Cecelia, 68, is sometimes in too much pain to leave her home. She suffers from diabetes, and has trouble getting by on her fixed income. Years ago, Cecelia took out student loans so that her son could go to college, and the enormous expense loomed over her as she became unable to make ends meet. A weight was lifted off her shoulders in 2012 when she was approved for a student loan discharge due to her disabilities. She thought the process was complete when she received the notice that her loans would be discharged. Three years later,
she did not understand why $200 per month was suddenly being deducted from her Social Security benefits to go toward the loans. CLS attorney and
Francis & Mailman Fellow in Consumer Law Joanna Darcus looked into Cecelia's case, and realized the discharge process was never finalized administratively. In 2015, Cecelia's loans were reinstated without her knowledge, triggering the collections from her Social Security.
Cecelia must budget every dollar of her income; the $200 monthly deductions caused serious confusion and financial shock.

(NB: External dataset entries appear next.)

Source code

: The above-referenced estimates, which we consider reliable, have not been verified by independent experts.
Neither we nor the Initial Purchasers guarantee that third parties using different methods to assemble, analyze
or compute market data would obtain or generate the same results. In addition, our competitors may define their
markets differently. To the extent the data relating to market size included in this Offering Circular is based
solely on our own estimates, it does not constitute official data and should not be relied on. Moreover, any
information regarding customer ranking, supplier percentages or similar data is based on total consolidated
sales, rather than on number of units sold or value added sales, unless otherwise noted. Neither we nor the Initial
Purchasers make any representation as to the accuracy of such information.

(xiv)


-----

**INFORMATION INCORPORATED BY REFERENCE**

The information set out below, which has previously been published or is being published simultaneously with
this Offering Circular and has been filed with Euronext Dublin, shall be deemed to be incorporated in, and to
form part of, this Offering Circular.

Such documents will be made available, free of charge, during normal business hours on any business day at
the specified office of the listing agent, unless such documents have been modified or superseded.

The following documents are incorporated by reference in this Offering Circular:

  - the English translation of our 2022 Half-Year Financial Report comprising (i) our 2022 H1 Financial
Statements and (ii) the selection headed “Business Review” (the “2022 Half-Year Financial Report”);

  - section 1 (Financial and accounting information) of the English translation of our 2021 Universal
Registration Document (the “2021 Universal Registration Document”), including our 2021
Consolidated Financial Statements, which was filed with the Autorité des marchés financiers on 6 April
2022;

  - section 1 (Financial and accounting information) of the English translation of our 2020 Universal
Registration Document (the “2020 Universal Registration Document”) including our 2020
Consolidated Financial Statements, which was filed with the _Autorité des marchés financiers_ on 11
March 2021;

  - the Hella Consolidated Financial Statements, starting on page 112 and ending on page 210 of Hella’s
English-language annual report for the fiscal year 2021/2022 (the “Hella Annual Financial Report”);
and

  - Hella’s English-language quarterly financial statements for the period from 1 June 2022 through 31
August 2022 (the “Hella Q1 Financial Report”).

Joanna advocated for Cecelia with the representatives of the federal student loan programs and disability discharge servicer, and submitted all the documentation to have the discharge processed correctly, and as quickly as possible. Joanna ensured the that the federal government stopped withholding funds from Cecelia's monthly Social Security, and successfully advocated for a refund for those months that Cecelia's income was taken. The refund will allow her to catch up on the expenses she struggled to pay during that time.
Now, Cecelia knows her finances are secure, and she's no longer subject to this kind of coercive loan debt collection.